In this population-based study on patterns of definitive radiation therapy dose, use of dose escalation decreased over time. This trend was most notable in patients with noncervical esophageal cancers and adenocarcinoma histology. In contrast, 34.4% of patients with SCC, including 59.5% with SCC in the cervical esophagus, were treated with dose-escalated radiation therapy in 2016. Treatment at a community cancer center was associated with higher odds of dose escalation. The decline in dose escalation appears to be due to increasing use of dose ranges between 50.0 and 50.4 Gy.
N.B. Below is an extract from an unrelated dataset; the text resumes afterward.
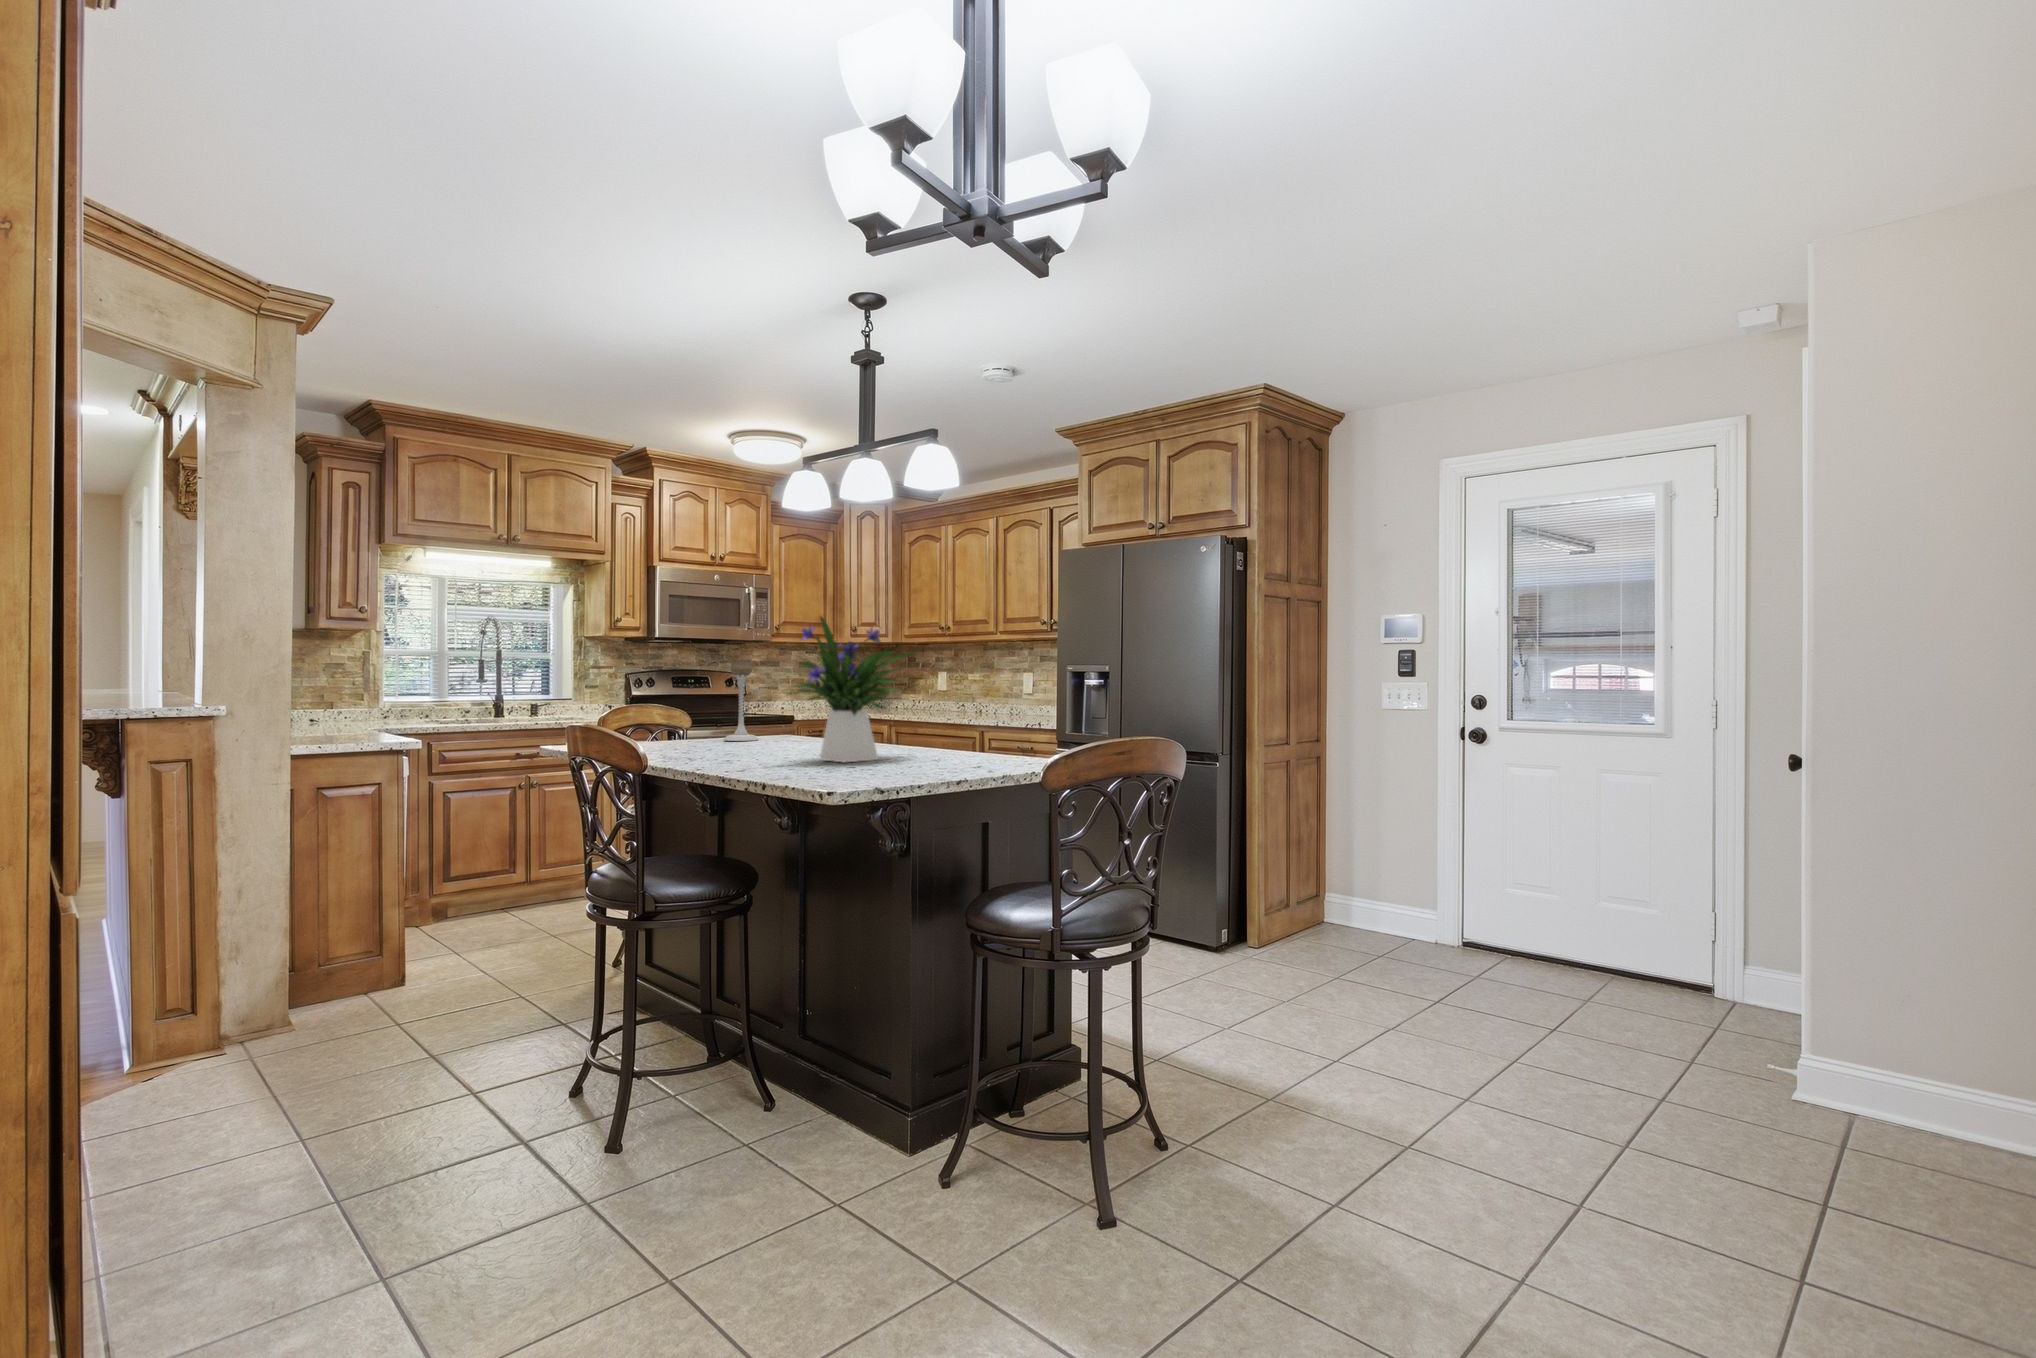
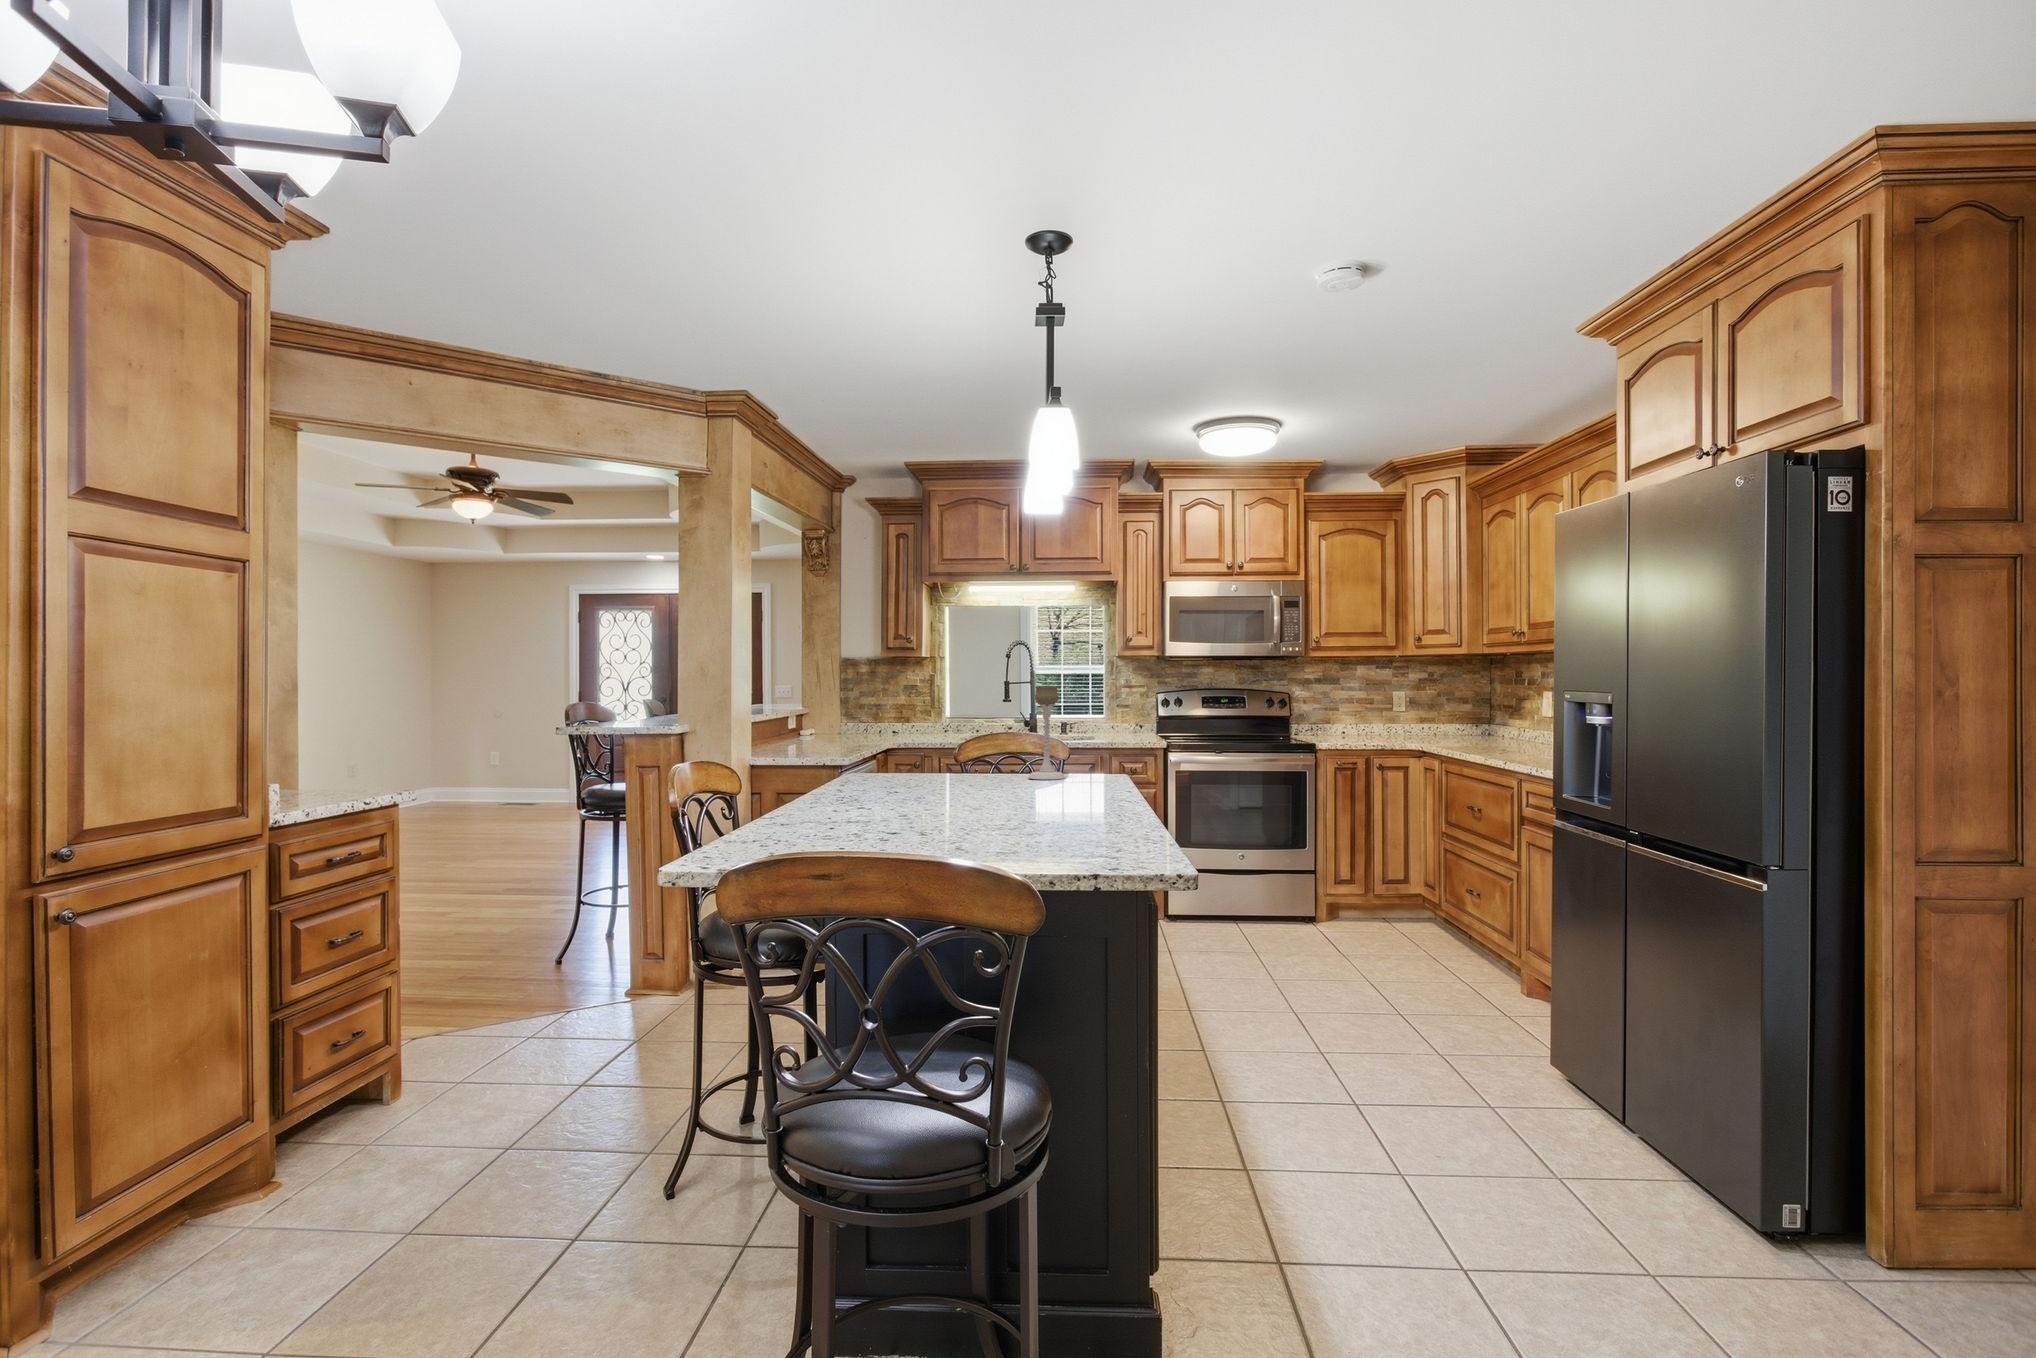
flower arrangement: present [793,617,914,762] -> none [852,642,1018,824]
Whether this dose range is radiobiologically optimal for definitive treatment of esophageal cancer is unclear, especially in view of the molecular heterogeneity of esophageal cancers. Notably, dose de-escalation is occurring in the era of increased use of highly conformal radiation therapy techniques that would technically allow for treatment to higher doses while respecting normal tissue constraints., This finding may reflect the durable effect of the intergroup-0123 trial results, and we hypothesize that dissemination of the ARTDECO trial results will result in a further decrease in utilization of dose escalation. The transition to bundled care payments for radiation therapy could further drive this trend by eliminating financial incentives for prolonged courses of radiation therapy. At the same time, multiple ongoing studies continue to explore the potential benefit of dose escalation for esophageal cancer in select patients, and a subset of radiation oncologists continue to believe that certain patients not undergoing surgery could benefit from higher radiation dose, potentially in combination with novel systemic agents. Limitations of our study include lack of detail on the specifics of radiation therapy and on the nuances behind surgical decision-making and treatment-related toxicity. Our survival analyses are consistent with previously reported data showing a lack of benefit with dose escalation, such as in the ARTDECO trial and earlier NCDB analyses,, but are limited due to the selection bias inherent to retrospective database design.

Conclusions

Use of dose-escalated radiation therapy for esophageal cancer appears to be declining, but it remains a more common practice for SCC histology and cervical primary site. Because the optimal radiation dose for esophageal cancer remains an active area of investigation and may continue to change pending publication of prospective studies, our study findings can serve as a benchmark from which to measure future shifts in practice patterns for this population.